Tag: M.W:200-300

Application of 885168-04-7, The major producers of chemicals have been the Europe, Japan and China. Due to the growing call for a cleaner, greener environment, people will have to find innovative ways to maintain their relevance. Here is a compound 885168-04-7, name is 5-Bromo-3-chloropicolinaldehyde. This compound has unique chemical properties. The synthetic route is as follows.

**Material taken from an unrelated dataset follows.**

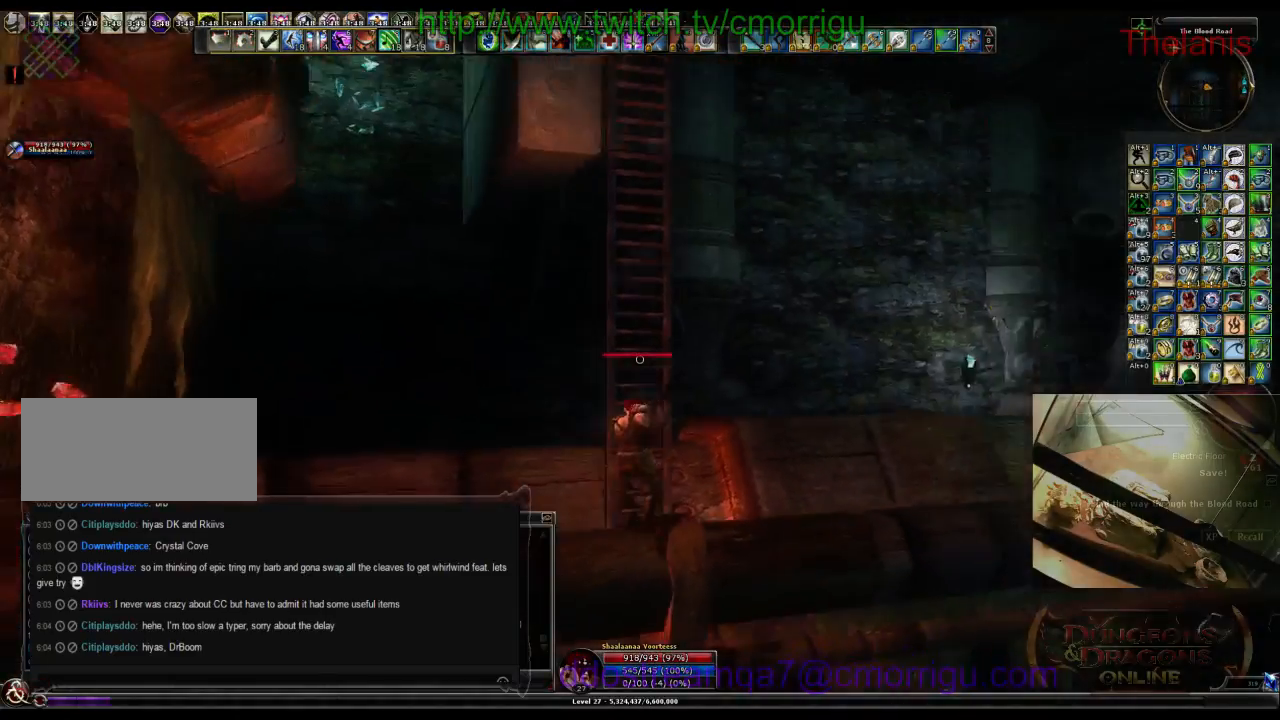
{"keys": ["w"], "events": [[100, "space", "down"], [167, "w", "down"], [434, "space", "up"]]}
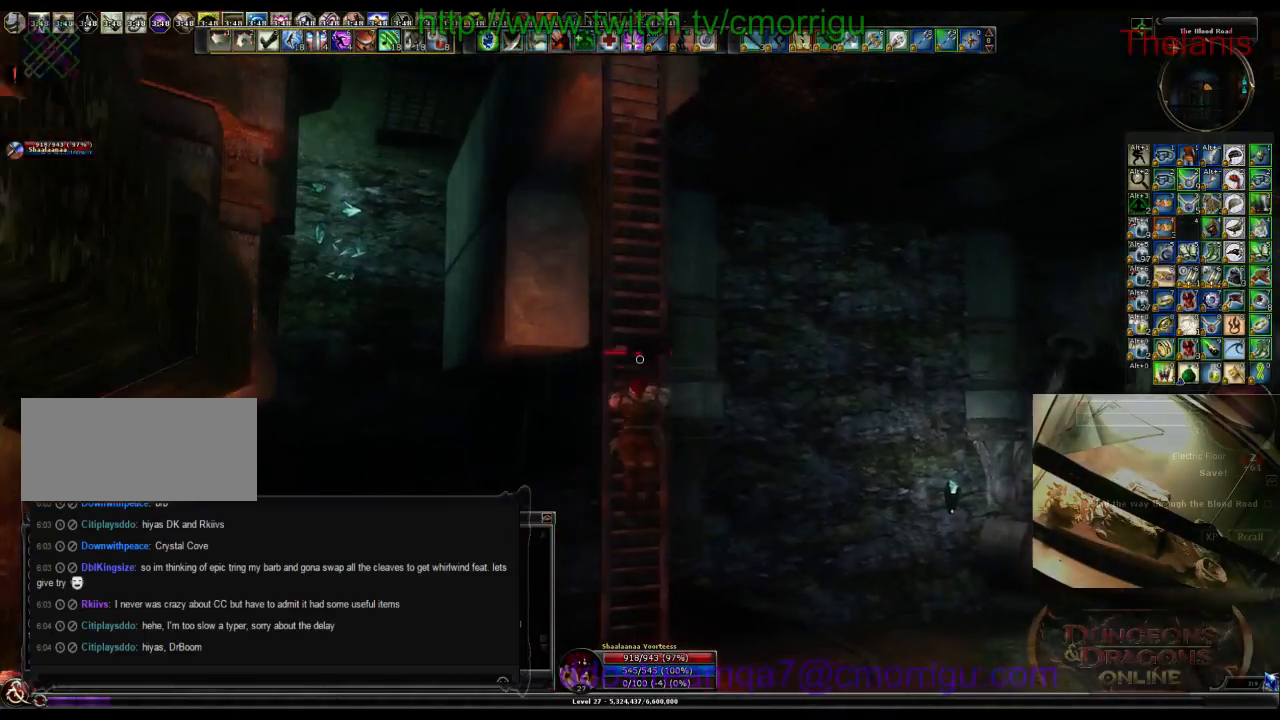
{"keys": ["w"], "events": []}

Conc. sulfuric acid (5.0 mL) was added to an ice-cold (0C) mixture of 5-bromo-3-chloropicolinaldehyde(5 g, 22.7 mmol, 1 eq) and 3-butene-1-ol (4.1 mL, 45.5 mmol, 2 eq) and the mixture was stirred for 16 h at RT. The reaction mass was poured into crushed ice, neutralized by addition of solid NaHCO3, extracted with EtOAc (2×1 00 mL) and the organic layer was washed with brine (150 ml). Combined organic layer was dried over anhydr. Na2SO4, filtered and the solvent was evaporated under reduced pressure to get crude mass which was then purified by combiflash CC to afford 2-(5-bromo-3-chloropyridin-2-yl)tetra-hydro-2H-pyran-4-ol (1.1 g, 17%) as colorless oil.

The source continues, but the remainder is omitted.